Her Private Hell signe le retour de Nicolas Winding Refn (Drive, Pusher) au cinéma, 10 ans après le polarisant The Neon Demon. Présenté en Hors Compétition au Festival de Cannes, cette proposition de giallo portée par Sophie Thatcher, Havana Rose Liu et Charles Melton ne manquera pas de diviser.
Her Private Hell est immédiatement un projet intriguant, de par le fait que Nicolas Winding Refn n’avait pas réalisé de film depuis The Neon Demon en 2016. Pour autant, le réalisateur iconoclaste danois n’a pas vraiment disparu des radars. En effet, outre son implication au casting vidéoludique de Death Stranding, on lui doit la mini-série Too Old to Die Young en 2019, et plus récemment Copenhagen Cowboy en 2023.
Neon Devil
Ce nouveau projet a été inspiré par la volonté d’implanter divers axes narratifs issus d’idées éparses : celui d’une jeune femme dans une ville constamment dans la nuit (Elle, jouée par Sophie Thatcher) à la frontière du rêve ; un soldat américain allant en Enfer pour sauver sa fille (K, interprété de manière mutique par Charles Melton) ; et la volonté de créer un récit ressemblant à un opéra.
Her Private Hell conjugue tout cet amalgame d’idées en un tout franchement cohérent, sans que l’impression de patchwork au forceps domine. Le film prend donc place dans un univers allégorique conjuguant Orient et Occident dans une mégalopole vide plongée dans la pénombre et le brouillard. La fameuse Elle cherche son père, K cherche sa fille, et le reste des personnages féminins semble être cantonné au rôle de mannequin/actrice au service du patriarcat.

Refn cherche l’abstraction en terme de construction d’univers…. et étrangement cela fonctionne dans cette espèce de Rapture tokyoïte renvoyant à la fois à un univers futuriste et une dimension mentale proche du rêve. Du dreampunk en somme, qui a le mérite de faire accepter toute la caractérisation de ce purgatoire. Bonus : Her Private Hell est aussi plutôt électrisant d’un point de vue visuel, dopé par les néons caractéristiques du réalisateur et la photo signée Magnus Nordenhof Jønck.
Joli mais vain
Pour accentuer l’identité de néo-giallo voulue par Refn, le danois a embauché le grand Pino Donaggio (compositeur attitré de Brian De Palma sur Blow Out, Carrie ou encore Body Double) à la musique. De quoi proposer une identité sonore forte, réhaussant bon nombre de séquences. Mais malgré la cohérence dans le cauchemar, Her Private Hell retombe dans les travers du réalisateur en anémiant la fibre narrative du récit.
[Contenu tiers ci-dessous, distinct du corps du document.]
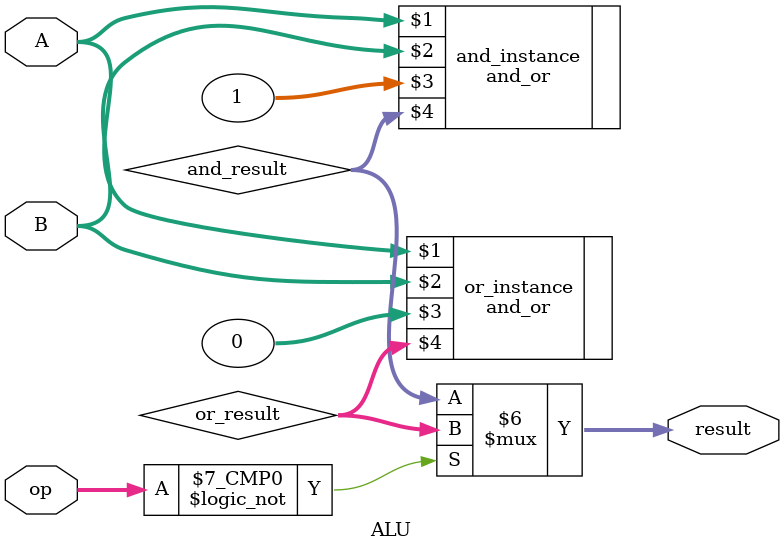
<source format=v>
module ALU(input wire [7:0] A, B, input wire [3:0] op, output reg[7:0] result);
	
	
	wire [7:0] and_result, or_result;
	
	and_or and_instance(A, B, 1, and_result);
	and_or or_instance(A, B, 0, or_result);
	
	always @(*) begin
		case(op)
			0	:	result = or_result;
			1	:	result = and_result;
			// ... 
			default: result = and_result;
		endcase
	end
	
endmodule

</source>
On a connu Refn plus poseur, et son nouveau film arrive à gérer sa rythmique en introduisant une obscure figure de serial killer. Métaphore de la prison psychologique des protagonistes, cet Homme de Cuir restera finalement qu’un leitmotiv pour dynamiser l’avancée d’un récit peu congruent dans ses axes, à l’image des quelques scènes d’action (bien orchestrées avec brutalité et clarté ceci dit) impliquant un Charles Melton tout droit sorti d’un film de yakuzas.

Ce faisant, l’arc des divers personnages s’arrête presque au niveau de leur caractérisation. Peu intéressé à dérouler un récit, Nicolas Winding Refn enchaîne les mood-pieces et le chaos ambiant avec la rythmique lancinante qu’on lui connait depuis une quinzaine d’années. Le personnage qui l’intéresse le plus reste ainsi Elle, impeccablement portée par Sophie Thatcher en Barbie se rebellant contre sa condition et l’univers misogyne dépeint, via une relation amour-haine avec Dominique (Havana Rose Liu).
Là encore, la trajectoire des protagonistes fait sens, mais manque de circonvolutions pour éviter tout côté programmatique. En épurant ainsi la dramaturgie de Her Private Hell, Refn accouche d’un objet parfois électrisant, mais cruellement creux. Un retour en petite forme donc, pour un résultat largement moins subversif que prévu.
Her Private Hell sortira au cinéma à l’été 2026. Retrouvez tous nos article du Festival de Cannes ici.
avis
Her Private a pour lui une esthétique sous néons léchée, un univers visuel onirique étonnamment cohérent et une sublime BO de Pino Donaggio. Malheureusement, passée l'exposition de ses personnages, Nicolas Winding Refn peine à rendre congruent ses axes narratifs à la dramaturgie anémique. En résulte un film sexy et parfois électrisant, mais cruellement creux.